# 给定文本:
++++++++++++++++++++

使用opentelemetry 可观测监控springboot应用的指标、链路实践,使用zipkin展示链路追踪数据,使用grafana展示指标

1.安装docker,docker-compose

bash 复制代码
(1)安装依赖包
yum install -y yum-utils device-mapper-persistent-data lvm2
 
2.2、部署docker

tar  xvf docker-20.10.19.tgz
cp docker/* /usr/bin/



vim /usr/lib/systemd/system/docker.service

[Unit]
Description=Docker Application Container Engine
Documentation=https://docs.docker.com
After=network-online.target firewalld.service
Wants=network-online.target
 
 
[Service]
Type=notify
# the default is not to use systemd for cgroups because the delegate issues still
# exists and systemd currently does not support the cgroup feature set required
# for containers run by docker
ExecStart=/usr/bin/dockerd
ExecReload=/bin/kill -s HUP $MAINPID
# Having non-zero Limit*s causes performance problems due to accounting overhead
# in the kernel. We recommend using cgroups to do container-local accounting.

++++++++++++++++++++

# 材料:
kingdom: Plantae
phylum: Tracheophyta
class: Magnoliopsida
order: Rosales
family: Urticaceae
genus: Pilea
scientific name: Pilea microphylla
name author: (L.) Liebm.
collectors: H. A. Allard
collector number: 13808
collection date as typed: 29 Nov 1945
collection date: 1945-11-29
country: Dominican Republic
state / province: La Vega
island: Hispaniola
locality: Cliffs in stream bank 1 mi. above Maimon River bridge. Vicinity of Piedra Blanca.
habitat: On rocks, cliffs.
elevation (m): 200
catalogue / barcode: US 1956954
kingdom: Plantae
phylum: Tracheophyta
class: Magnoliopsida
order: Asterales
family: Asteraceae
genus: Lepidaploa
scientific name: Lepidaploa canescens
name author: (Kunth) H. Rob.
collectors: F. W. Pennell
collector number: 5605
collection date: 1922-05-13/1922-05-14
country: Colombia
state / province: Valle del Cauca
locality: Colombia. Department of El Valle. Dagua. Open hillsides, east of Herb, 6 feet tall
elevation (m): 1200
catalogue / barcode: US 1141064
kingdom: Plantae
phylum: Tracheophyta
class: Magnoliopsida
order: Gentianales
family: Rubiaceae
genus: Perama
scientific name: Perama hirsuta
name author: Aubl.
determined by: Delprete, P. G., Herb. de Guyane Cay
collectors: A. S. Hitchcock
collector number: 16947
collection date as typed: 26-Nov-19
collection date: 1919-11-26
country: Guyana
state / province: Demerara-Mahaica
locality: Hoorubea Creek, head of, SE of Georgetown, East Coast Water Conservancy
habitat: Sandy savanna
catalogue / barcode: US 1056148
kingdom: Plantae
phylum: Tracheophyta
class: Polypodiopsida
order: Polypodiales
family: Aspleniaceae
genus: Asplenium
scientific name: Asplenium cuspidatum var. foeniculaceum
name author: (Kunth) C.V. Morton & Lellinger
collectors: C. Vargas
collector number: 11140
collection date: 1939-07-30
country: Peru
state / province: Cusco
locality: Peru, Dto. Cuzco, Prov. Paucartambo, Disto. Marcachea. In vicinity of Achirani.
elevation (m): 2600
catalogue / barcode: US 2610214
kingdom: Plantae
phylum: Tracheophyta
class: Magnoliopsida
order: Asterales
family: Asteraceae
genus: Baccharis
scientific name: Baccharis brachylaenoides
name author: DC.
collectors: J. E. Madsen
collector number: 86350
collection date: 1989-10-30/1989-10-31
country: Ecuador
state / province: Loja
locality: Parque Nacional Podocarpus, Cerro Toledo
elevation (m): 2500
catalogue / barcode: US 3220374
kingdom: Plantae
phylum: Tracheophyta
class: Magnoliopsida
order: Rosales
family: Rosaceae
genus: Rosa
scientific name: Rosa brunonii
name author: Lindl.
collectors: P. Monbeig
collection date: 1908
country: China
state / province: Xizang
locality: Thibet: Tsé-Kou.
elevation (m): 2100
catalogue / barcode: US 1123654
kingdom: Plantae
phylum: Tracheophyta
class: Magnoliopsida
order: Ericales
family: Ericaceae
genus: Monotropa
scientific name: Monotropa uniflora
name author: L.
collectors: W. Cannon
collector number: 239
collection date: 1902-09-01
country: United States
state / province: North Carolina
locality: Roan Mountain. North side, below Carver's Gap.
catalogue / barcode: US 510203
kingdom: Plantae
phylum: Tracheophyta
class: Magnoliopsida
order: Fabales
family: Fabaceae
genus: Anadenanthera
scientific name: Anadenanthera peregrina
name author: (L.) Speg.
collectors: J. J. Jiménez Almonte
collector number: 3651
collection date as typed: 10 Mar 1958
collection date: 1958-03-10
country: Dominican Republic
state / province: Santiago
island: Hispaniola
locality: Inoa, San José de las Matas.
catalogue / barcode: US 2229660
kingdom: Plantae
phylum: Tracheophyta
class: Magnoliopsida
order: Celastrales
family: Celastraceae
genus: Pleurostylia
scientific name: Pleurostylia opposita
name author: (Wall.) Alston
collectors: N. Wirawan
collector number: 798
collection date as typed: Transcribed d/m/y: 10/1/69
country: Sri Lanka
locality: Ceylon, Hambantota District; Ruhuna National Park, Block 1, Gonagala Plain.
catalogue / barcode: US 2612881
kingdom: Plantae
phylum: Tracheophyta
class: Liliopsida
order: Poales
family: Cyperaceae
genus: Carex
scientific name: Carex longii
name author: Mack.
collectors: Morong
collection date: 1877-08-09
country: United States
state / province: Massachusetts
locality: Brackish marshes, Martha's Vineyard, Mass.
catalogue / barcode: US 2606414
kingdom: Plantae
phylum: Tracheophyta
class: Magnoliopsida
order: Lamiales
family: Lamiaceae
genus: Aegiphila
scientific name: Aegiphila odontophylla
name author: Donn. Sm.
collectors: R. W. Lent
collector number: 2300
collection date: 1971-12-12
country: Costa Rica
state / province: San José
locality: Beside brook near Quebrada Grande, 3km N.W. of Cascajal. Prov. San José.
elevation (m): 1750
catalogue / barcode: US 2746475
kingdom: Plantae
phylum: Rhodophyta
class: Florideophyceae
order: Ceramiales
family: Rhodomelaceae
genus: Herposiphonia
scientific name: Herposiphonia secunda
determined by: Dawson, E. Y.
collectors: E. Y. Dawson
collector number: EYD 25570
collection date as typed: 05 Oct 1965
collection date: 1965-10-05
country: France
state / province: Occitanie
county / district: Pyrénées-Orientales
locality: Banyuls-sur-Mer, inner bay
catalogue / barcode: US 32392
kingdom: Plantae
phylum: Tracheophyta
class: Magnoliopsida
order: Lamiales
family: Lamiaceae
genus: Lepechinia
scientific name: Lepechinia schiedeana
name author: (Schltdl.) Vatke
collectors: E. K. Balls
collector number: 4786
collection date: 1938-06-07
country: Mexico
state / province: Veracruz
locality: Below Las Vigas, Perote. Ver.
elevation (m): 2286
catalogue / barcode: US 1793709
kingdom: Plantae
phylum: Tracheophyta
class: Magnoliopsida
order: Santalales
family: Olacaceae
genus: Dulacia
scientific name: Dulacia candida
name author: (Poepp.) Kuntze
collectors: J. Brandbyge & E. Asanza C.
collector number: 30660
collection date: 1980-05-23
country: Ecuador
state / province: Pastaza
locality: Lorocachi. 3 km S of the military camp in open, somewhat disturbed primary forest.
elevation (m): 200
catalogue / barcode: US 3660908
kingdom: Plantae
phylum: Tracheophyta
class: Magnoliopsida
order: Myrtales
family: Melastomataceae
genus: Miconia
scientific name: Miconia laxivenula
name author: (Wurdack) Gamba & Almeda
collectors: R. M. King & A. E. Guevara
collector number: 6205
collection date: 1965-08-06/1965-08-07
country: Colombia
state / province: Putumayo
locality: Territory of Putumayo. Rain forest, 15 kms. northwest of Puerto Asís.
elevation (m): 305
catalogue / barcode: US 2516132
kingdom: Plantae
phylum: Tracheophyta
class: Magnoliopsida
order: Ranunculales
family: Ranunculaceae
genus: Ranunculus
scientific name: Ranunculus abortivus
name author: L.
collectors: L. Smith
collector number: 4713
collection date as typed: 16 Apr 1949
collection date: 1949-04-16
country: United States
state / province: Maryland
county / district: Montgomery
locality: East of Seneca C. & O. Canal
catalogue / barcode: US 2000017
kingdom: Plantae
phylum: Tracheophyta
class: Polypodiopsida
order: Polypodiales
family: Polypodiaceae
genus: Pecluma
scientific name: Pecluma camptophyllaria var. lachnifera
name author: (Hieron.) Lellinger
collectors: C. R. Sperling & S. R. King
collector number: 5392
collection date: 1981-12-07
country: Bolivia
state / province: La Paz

++++++++++++++++++++

# 练习任务:
**1.** 根据这篇用OpenTelemetry监控Spring Boot应用的文本，判断下列说法(a)、(b)、(c)是否与文中一致。每项回答“是”或“否”，并原样引用文中起决定作用的词句。
(a) 文中把解压出的docker文件复制到了/usr/bin/目录下。
(b) 文中用zipkin来展示指标数据。
(c) docker.service中的Type被设置为simple。
**2.** 请接着这篇用OpenTelemetry监控Spring Boot应用的文本往下写。
这些材料与给定文本没有关联。

# 参考答案:
**1.**
(a) 是。“cp docker/* /usr/bin/”
(b) 否。“使用zipkin展示链路追踪数据,使用grafana展示指标”
(c) 否。“Type=notify”

**2.**
LimitNOFILE=infinity
LimitNPROC=infinity
LimitCORE=infinity
# Uncomment TasksMax if your systemd version supports it.
# Only systemd 226 and above support this version.
#TasksMax=infinity
TimeoutStartSec=0
# set delegate yes so that systemd does not reset the cgroups of docker containers
Delegate=yes
# kill only the docker process, not all processes in the cgroup
KillMode=process
# restart the docker process if it exits prematurely
Restart=on-failure
StartLimitBurst=3
StartLimitInterval=60s
[Install]
WantedBy=multi-user.target




systemctl enable docker
systemctl restart docker 



vim /etc/docker/daemon.json

{
   "data-root": "/data/docker/ucsp-data/docker "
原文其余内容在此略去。